Pence has become increasingly in demand among Republican candidates in the midterms — an effort that is rebuilding his credentials within the GOP as he considers a 2024 presidential campaign. He’s been portrayed as someone who can help other Republican candidates win support beyond Trump’s voting base. Trump endorsed Budd for the Senate last year and has held two rallies this year to help his candidacy. Budd has said Biden is the elected president.

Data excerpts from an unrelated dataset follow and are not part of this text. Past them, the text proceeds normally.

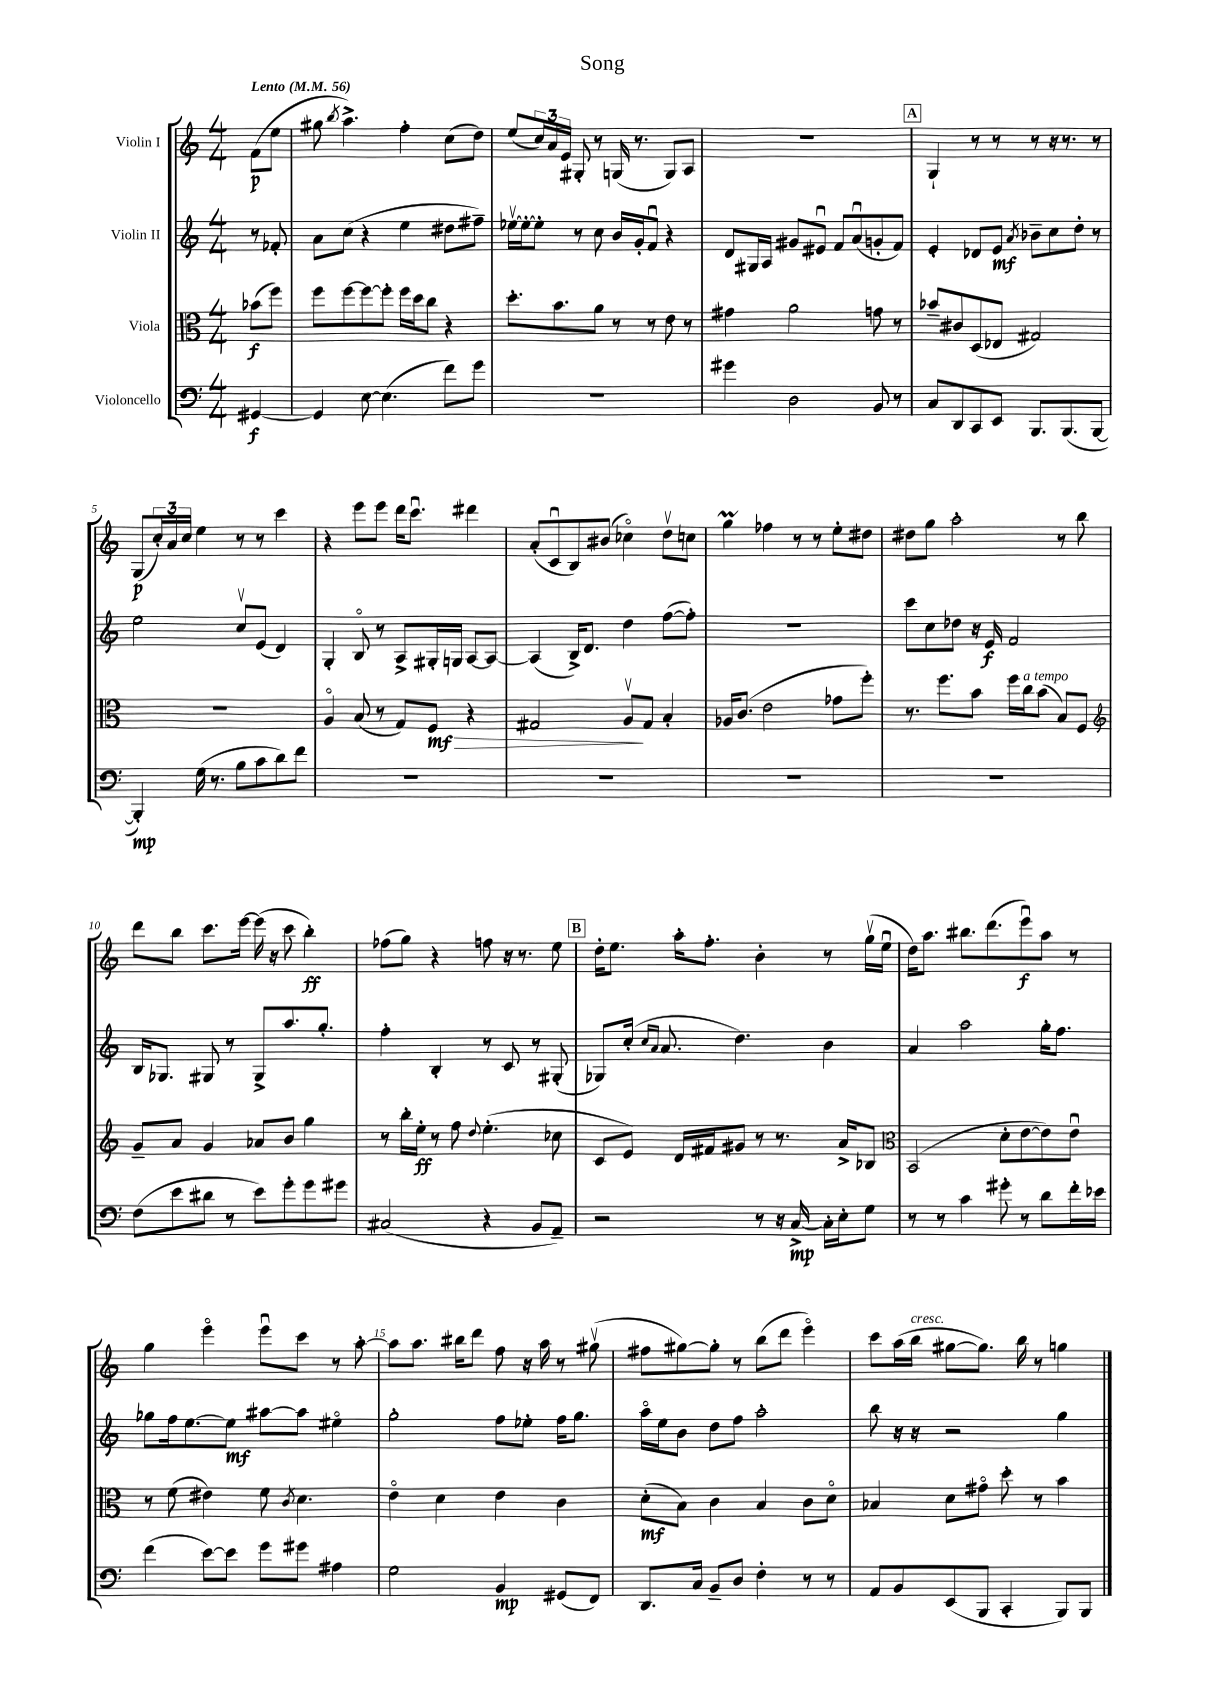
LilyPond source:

\header { title = "Song" }
<<
\new StaffGroup <<
\new Staff = "s0" \with { instrumentName = "Violin I" } {
    \clef treble \key c \major \numericTimeSignature \time 4/4 \partial 4 \tempo "Lento" 4 = 56
    f'8\p( e''8 |
    gis''8 \acciaccatura { b''8 } a''4.->) f''4-. c''8( d''8) |
    e''8( \tuplet 3/2 { c''16) a'16 e'16 } gis8-. r8 g16( r8. g8) a8 |
    R1 |
    \mark \markup { \box "A" } g4-! r8 r8 r8 r16 r8. r8 |
    g8\p( \tuplet 3/2 { c''16-.) a'16 c''16 } e''4 r8 r8 c'''4 |
    r4 e'''8 e'''8 d'''16 c'''8.\downbow dis'''4 |
    a'8-.( c'8\downbow b8) bis'8( ces''4\flageolet) d''8\upbow c''8 |
    g''4\prall fes''4 r8 r8 e''8-. dis''8 |
    dis''8 g''8 a''2-. r8 b''8 |
    d'''8 b''8 c'''8. e'''16~ e'''16( r16 c'''8 b''4-.\ff) |
    fes''8( g''8) r4 f''8 r16 r8. e''8 |
    \mark \markup { \box "B" } d''16-. e''8. a''16-. f''8.-. b'4-. r8 g''16\upbow( e''16\downbow |
    d''16) a''8. bis''8. d'''8.( e'''8\downbow\f) a''8 r8 |
    g''4 e'''4\flageolet e'''8\downbow c'''8 r8 a''8~-. |
    a''8 a''8. bis''16 d'''8 f''8 r16 a''16 r8 gis''8\upbow( |
    fis''8 gis''8~) gis''8-. r8 b''8( d'''8 e'''4\flageolet) |
    c'''8 a''16( b''16^\markup { \italic "cresc." } gis''8~ gis''8.) b''16 r8 g''4 \bar "|." |
}
\new Staff = "s1" \with { instrumentName = "Violin II" } {
    \clef treble \key c \major \numericTimeSignature \time 4/4 \partial 4
    r8 fes'8-. |
    a'8 c''8( r4 e''4 dis''8 fis''8--) |
    ees''16~\upbow ees''16~-. ees''8-. r8 c''8 b'16 g'16-. f'8\downbow r4 |
    d'8 gis16 a16 gis'8 eis'8\downbow f'8 a'8\downbow( g'8-. f'8) |
    \mark \markup { \box "A" } e'4-. des'8 e'8\mf \acciaccatura { a'8 } bes'8-- c''8 d''8-. r8 |
    e''2 c''8\upbow e'8( d'4) |
    g4-. b8\flageolet r8 a8-> gis16-. g16 a8~ a8~ |
    a4( b16->) d'8. d''4 f''8~( f''8-.) |
    R1 |
    c'''8 c''8 des''8 r16 e'16\f f'2 |
    b16 ges8. gis8 r8 gis8-> a''8. g''8.-. |
    f''4-. b4-. r8 c'8 r8 gis8-.( |
    \mark \markup { \box "B" } ges8) c''16-.( \grace { c''16 a'16 } a'8. d''4.) b'4 |
    a'4 a''2 g''16-. f''8. |
    ges''8 f''16 e''8.~ e''8\mf ais''8~ ais''8 eis''4\flageolet |
    g''2-. f''8 ees''8-. f''16 g''8. |
    a''16\flageolet e''16 b'8 d''8 f''8 a''2-. |
    b''8 r16 r16 r2 g''4 \bar "|." |
}
\new Staff = "s2" \with { instrumentName = "Viola" } {
    \clef alto \key c \major \numericTimeSignature \time 4/4 \partial 4
    bes'8\f( f''8) |
    f''8 f''8~ f''8~ f''8-. f''16 d''16 c''8 r4 |
    d''8.-. b'8. a'8 r8 r8 e'8 r8 |
    gis'4 a'2 g'8 r8 |
    \mark \markup { \box "A" } bes'8-- cis'8 d8( ees8 gis2) |
    R1 |
    a4\flageolet b8( r8 g8) f8\mf\> r4 |
    gis2 a8\upbow\! gis8 b4-. |
    aes16 c'8.( e'2 ges'8 f''8-.) |
    r8. f''8. b'8 f''16 c''16^\markup { \italic "a tempo" } b'8( b8) f8 |
    \clef treble g'8-- a'8 g'4 aes'8 b'8 g''4 |
    r8 b''16-. e''16-.\ff r8 f''8 \appoggiatura { d''8 } e''4.-.( ces''8 |
    \mark \markup { \box "B" } c'8 e'8) d'16 fis'16 gis'8 r8 r8. a'16-> bes8 |
    \clef alto b,2( d'8-. e'8~ e'8) e'8\downbow |
    r8 f'8( eis'4) f'8 \acciaccatura { c'8 } d'4. |
    e'4\flageolet d'4 e'4 c'4 |
    d'8-.\mf( b8) c'4 b4 c'8 d'8\flageolet |
    bes4 d'8 gis'8\flageolet d''8-. r8 b'4 \bar "|." |
}
\new Staff = "s3" \with { instrumentName = "Violoncello" } {
    \clef bass \key c \major \numericTimeSignature \time 4/4 \partial 4
    gis,4~\f |
    gis,4 e8~ e4.( f'8) g'8 |
    r1 |
    gis'4 d2 b,8 r8 |
    \mark \markup { \box "A" } c8 d,8 c,8 e,8 b,,8. b,,8.( b,,8~ |
    b,,4-.\mp) g16( r8. b8 c'8 d'8) f'8 |
    R1 |
    R1 |
    R1 |
    R1 |
    f8( e'8 dis'8 r8 e'8) g'8-. g'8 gis'8 |
    cis2( r4 b,8 a,8--) |
    \mark \markup { \box "B" } r2 r8 r16 c16~->\mp c16-. e16-. g8 |
    r8 r8 c'4 gis'8-. r8 d'8 f'16-. ees'16 |
    f'4( e'8~) e'8 g'8 gis'8 ais4 |
    g2 b,4\mp gis,8( f,8) |
    d,8. c16 b,8-- d8 f4-. r8 r8 |
    a,8 b,8 e,8( b,,8 c,4-. b,,8) b,,8 \bar "|." |
}
>>
>>
\layout { \context { \Score \override BarNumber.break-visibility = ##(#f #t #t) barNumberVisibility = #(every-nth-bar-number-visible 5) } }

Pence called Budd a “man of integrity — his family, his faith, his commitment to conservative principles is known far beyond the state of North Carolina.”

Pence campaigned Tuesday with Georgia Gov. Brian Kemp, who also refused to help the defeated president overturn the state’s results in 2020. And he recently campaigned for Arizona Republican Senate candidate Blake Masters, who embraced Trump and his false narrative about the last presidential election.

During her own campaign event in Raleigh on Wednesday, Beasley said Budd shares the same “extreme” views as Pence when it comes to prohibiting abortion.

In the wake of the Supreme Court’s decision to strike down Roe v. Wade, Beasley, a former chief justice of the state Supreme Court, has made protecting abortion rights a significant part of her platform.

Pence “recently said that he doesn’t want to just make abortion illegal. He wants to make it unthinkable,” Beasley said in a downtown park surrounded by several dozen supporters. “The only thing that’s unthinkable is electing Ted Budd, who wants to take away our rights.”

The question-and-answer session with Budd and Pence didn’t touch on abortion, focusing instead on criticizing the Biden administration for policies they said have contributed to high inflation and gas prices. “Everything they have done has driven this economy into a ditch,” Pence said. He and Budd didn’t address the media after their event at state GOP headquarters.

Members of Congress have campaigned in person with Beasley in recent weeks but not Biden, who has low approval ratings in the state. Former President Barack Obama last week endorsed Beasley, who would be the first Black U.S. senator for North Carolina if elected.

Budd has gotten in-person campaign support over the past week from U.S. Sens. Ted Cruz of Texas, Tom Cotton of Arkansas and Lindsey Graham of South Carolina.